I scan the crowd for Abertha. She never attends these things—she says dogs come when they’re called, not wolves—and I don’t see her. I see Howell Owens, though, Madog’s second. He’s lined up at the head of the Owens family, his face a careful blank.
Madog must be alive. Howell would be in a cell or a bone pile if his alpha had been bested, but his presence also puts a lie to the Salt Mountain story. Howell would have gone with Madog on official business.
My brain’s whirling with calculations, so it takes me a moment to realize that we’ve come to a stop a yard away from the plaza stairs. The packmates to our left and right shuffle aside, clearing a wide circle around us, a space big enough for a fight.
My heart drums a faster beat.
All eyes are on us. Cadoc and I, side by side, Seth, Bevan, and Derwyn at our backs.
Again, I’m struck by that feeling—pack.
My wolf is there, a shadow through glass, large and looming but fuzzy around the edges. Our pup is there, too, it’s little light a beacon, oblivious to the goings on in the outside world. So tiny.
Fear digs its claws into my throat.
We’re outnumbered.
And then my ears prick to a rustling behind us, a muttering wave rippling through the ranks. I glance up at Cadoc. The corner of his lip rises. He hears something that I can’t with my muffled human ears.

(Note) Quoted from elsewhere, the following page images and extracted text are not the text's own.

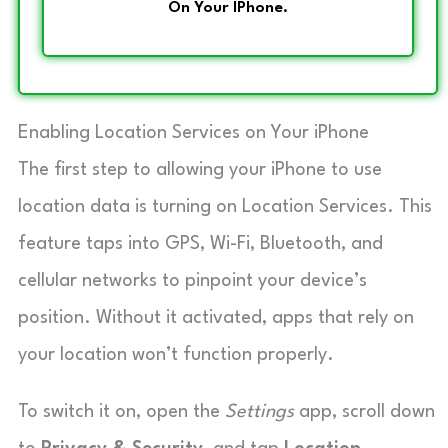
On Your IPhone.
Enabling Location Services on Your iPhone
The first step to allowing your iPhone to use
location data is turning on Location Services. This
feature taps into GPS, Wi-Fi, Bluetooth, and
cellular networks to pinpoint your device’s
position. Without it activated, apps that rely on
your location won’t function properly.
To switch it on, open the
Settings
app, scroll down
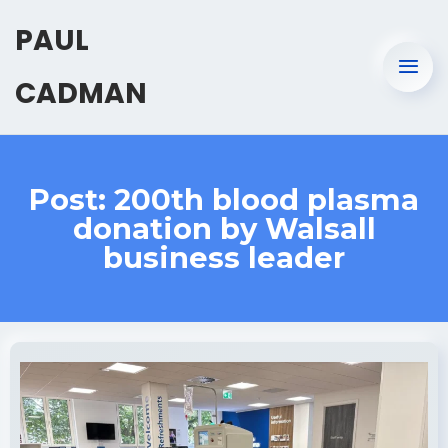
PAUL
CADMAN
Post: 200th blood plasma
donation by Walsall
business leader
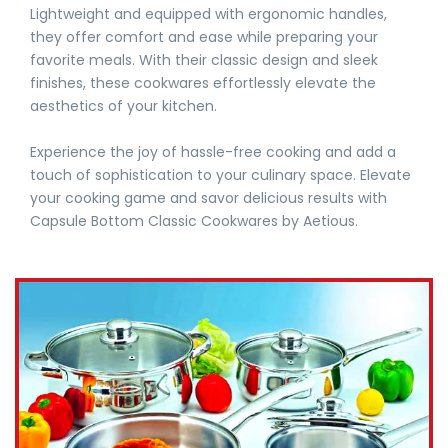
Lightweight and equipped with ergonomic handles,
they offer comfort and ease while preparing your
favorite meals. With their classic design and sleek
finishes, these cookwares effortlessly elevate the
aesthetics of your kitchen.
Experience the joy of hassle-free cooking and add a
touch of sophistication to your culinary space. Elevate
your cooking game and savor delicious results with
Capsule Bottom Classic Cookwares by Aetious.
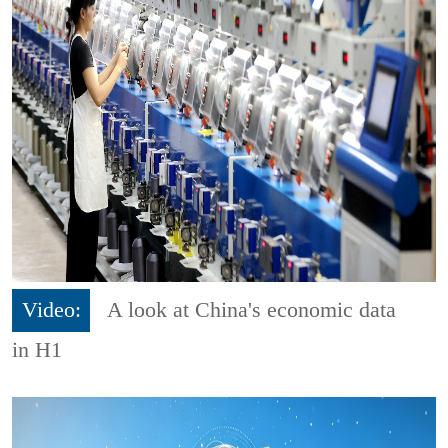
Video:
A look at China's economic data
in H1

I turn, so I see the moment Nia barrels through a row of Owenses, Pritchard at her side for once. Uncle Dewey, Drona, Arly, and Rae follow at her heels leading a motley assortment of Bog dwellers—my cousin Conway, Enid Wogan, Irv and Tom Nevitts, Mina Scurlock, Gracie Beddoe, and Auntie Madwen, huffing and puffing, bringing up the rear.

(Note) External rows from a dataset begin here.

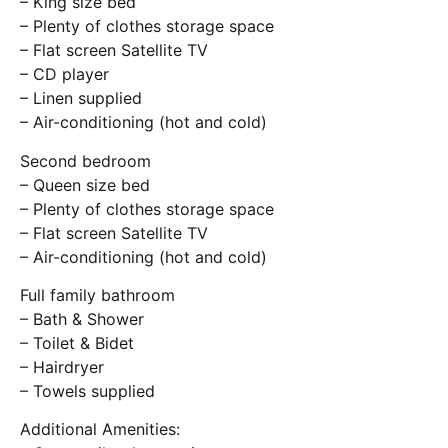
– King size bed
– Plenty of clothes storage space
– Flat screen Satellite TV
– CD player
– Linen supplied
– Air-conditioning (hot and cold)
Second bedroom
– Queen size bed
– Plenty of clothes storage space
– Flat screen Satellite TV
– Air-conditioning (hot and cold)
Full family bathroom
– Bath & Shower
– Toilet & Bidet
– Hairdryer
– Towels supplied
Additional Amenities:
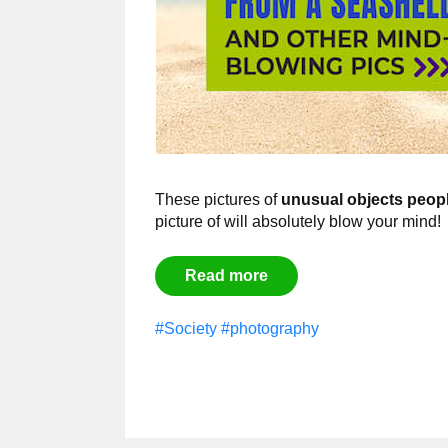
These pictures of
unusual objects peop
picture of will absolutely blow your mind!
Read more
#Society
#photography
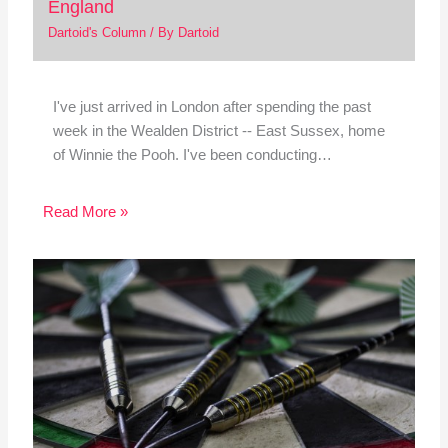
England
Dartoid's Column
/ By
Dartoid
I've just arrived in London after spending the past
week in the Wealden District -- East Sussex, home
of Winnie the Pooh. I've been conducting…
Read More »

It takes me a minute to recognize the other faces, mixed with my people. Lowry Powell. Griff Owen. Kenny Roberts.
I raise my eyes, and I notice that the entire Bog seems to have pushed forward as one, disrupting the nobs’ lines, eliminating the elbow room they leave in their traditional rows. The pack is cheek-to-jowl now except for the open space before us.
I’m so amped with adrenaline, my shifter mind so blown by the upending of place and rank, that when the challenge comes, I don’t register it at first.

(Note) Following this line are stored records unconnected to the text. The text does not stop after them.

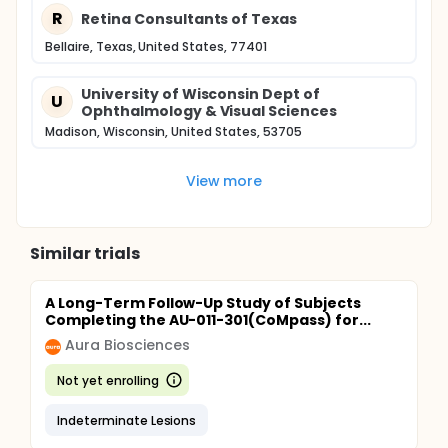
R
Retina Consultants of Texas
Bellaire, Texas, United States, 77401
University of Wisconsin Dept of
U
Ophthalmology & Visual Sciences
Madison, Wisconsin, United States, 53705
View more
Similar trials
A Long-Term Follow-Up Study of Subjects
Completing the AU-011-301(CoMpass) for...
Aura Biosciences
Not yet enrolling
Indeterminate Lesions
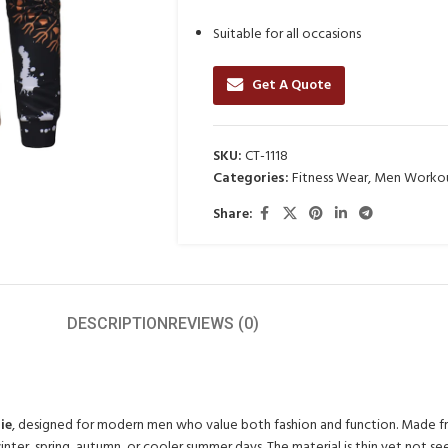
Suitable for all occasions
Get A Quote
SKU:
CT-1118
Categories:
Fitness Wear
,
Men Workou
Share:
DESCRIPTION
REVIEWS (0)
ie
, designed for modern men who value both fashion and function. Made from
ter, spring, autumn, or cooler summer days. The material is thin yet not see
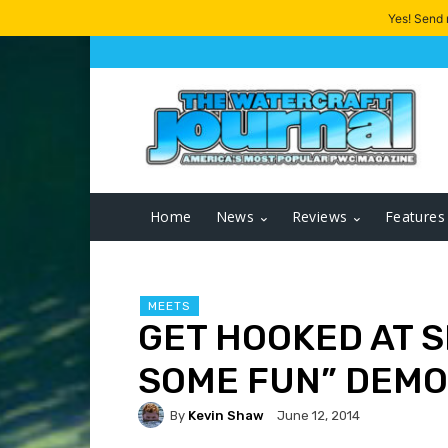
Yes! Send
Home
News
Reviews
Features
MEETS
GET HOOKED AT S
SOME FUN” DEMO
By
Kevin Shaw
June 12, 2014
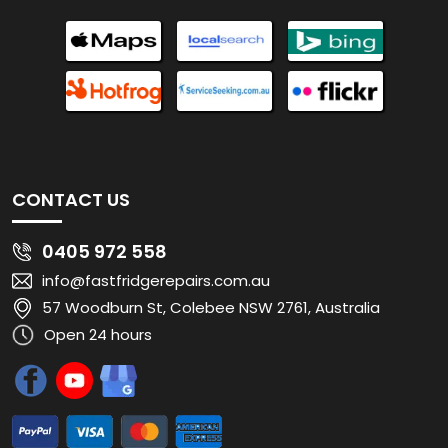
CONTACT US
0405 972 558
info@fastfridgerepairs.com.au
57 Woodburn St, Colebee NSW 2761, Australia
Open 24 hours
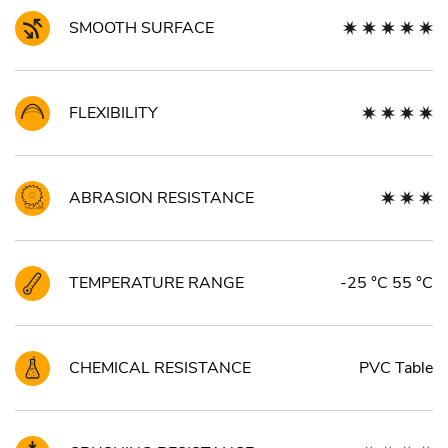
SMOOTH SURFACE
FLEXIBILITY
ABRASION RESISTANCE
TEMPERATURE RANGE
-25 °C 55 °C
CHEMICAL RESISTANCE
PVC Table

Up on the plaza, Alban Hughes slaps Brody’s back, and Brody stalks forward, loosening his wide blue tie, his thick lips twisting. I can’t tell if it’s a snarl or a smirk. There’s no reluctance in his step, nothing but arrogance and scorn.
He must see a bunch of scavengers gathered in front of him and a handful of nobs mad enough to align themselves with the rankless. He believes what he’s been taught—that we’re less than and powerless and corrupting.
I know then that he is going to lose.
Brody doesn’t bother to speak. He throws back his neck, and his wolf howls, demanding submission with an alpha command. It sounds like bubble wrap popping as the entire pack bends the neck or bows the head. Everyone except Cadoc and me.
I hear the command, but Brody Hughes isn’t my alpha.
Cadoc gives the bond a short “stay here” tug, and then he strides forward, takes the stairs, his wolf answering Brody’s howl with a sonorous growl that reverberates off the brick buildings around the lawn.
Brody shows his fangs and draws back a fist.
Cadoc swings, his fist a sledgehammer, launching Brody across the plaza. His people scatter as his body sails through the air and slams into the pedestal of Broderick Moore’s statue with a wet crunch. His limp form slides to the ground.
It’s over before it began.
Cadoc is standing by the podium, hand still fisted, as if he’s waiting for Brody to get back up, but Brody’s out cold, his spine bent at an impossible angle. A wave of “he’s still breathing” and “he’s alive” passes from the front to the back of the crowd. Dilys Hughes gapes at her son in horror, her hand clasped over her mouth, but she doesn’t go to him.
I reach for my small bump. I’ve never felt sympathy for Brody Hughes before, and I’m not such a hypocrite that I do now, but it’s an abomination for a mother to leave her child crumpled on the ground, alone. It’s a symptom of the sickness. This is a diseased pack.